● **Task requirements**
Go over the data and copy out each line with "Divisi" in it.

Page-level text extractions
........

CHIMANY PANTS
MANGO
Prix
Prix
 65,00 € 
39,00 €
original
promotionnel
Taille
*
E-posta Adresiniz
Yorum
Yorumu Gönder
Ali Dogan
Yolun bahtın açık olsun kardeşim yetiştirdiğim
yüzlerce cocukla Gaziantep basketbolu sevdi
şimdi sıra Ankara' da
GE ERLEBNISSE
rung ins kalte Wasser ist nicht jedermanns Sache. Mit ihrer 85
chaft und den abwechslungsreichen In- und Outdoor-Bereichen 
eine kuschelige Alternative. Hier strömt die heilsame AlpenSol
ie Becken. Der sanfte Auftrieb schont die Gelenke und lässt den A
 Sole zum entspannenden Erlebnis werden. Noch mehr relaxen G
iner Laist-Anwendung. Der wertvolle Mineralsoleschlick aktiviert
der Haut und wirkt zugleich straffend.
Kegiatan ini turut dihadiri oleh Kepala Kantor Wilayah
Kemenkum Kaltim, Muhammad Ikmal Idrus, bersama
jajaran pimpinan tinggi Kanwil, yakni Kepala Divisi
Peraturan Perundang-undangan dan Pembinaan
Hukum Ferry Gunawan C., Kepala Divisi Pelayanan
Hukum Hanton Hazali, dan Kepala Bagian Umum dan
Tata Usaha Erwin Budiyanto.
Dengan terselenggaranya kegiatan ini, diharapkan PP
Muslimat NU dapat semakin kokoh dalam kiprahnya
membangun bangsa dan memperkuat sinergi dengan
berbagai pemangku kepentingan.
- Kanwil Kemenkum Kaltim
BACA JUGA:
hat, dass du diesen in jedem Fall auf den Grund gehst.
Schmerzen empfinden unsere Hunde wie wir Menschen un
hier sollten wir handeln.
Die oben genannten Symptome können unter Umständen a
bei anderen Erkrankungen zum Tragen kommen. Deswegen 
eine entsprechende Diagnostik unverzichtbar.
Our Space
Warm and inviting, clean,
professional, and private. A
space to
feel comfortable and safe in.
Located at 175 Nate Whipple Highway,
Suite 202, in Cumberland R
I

........

● **Solution for this task**
jajaran pimpinan tinggi Kanwil, yakni Kepala Divisi
Hukum Ferry Gunawan C., Kepala Divisi Pelayanan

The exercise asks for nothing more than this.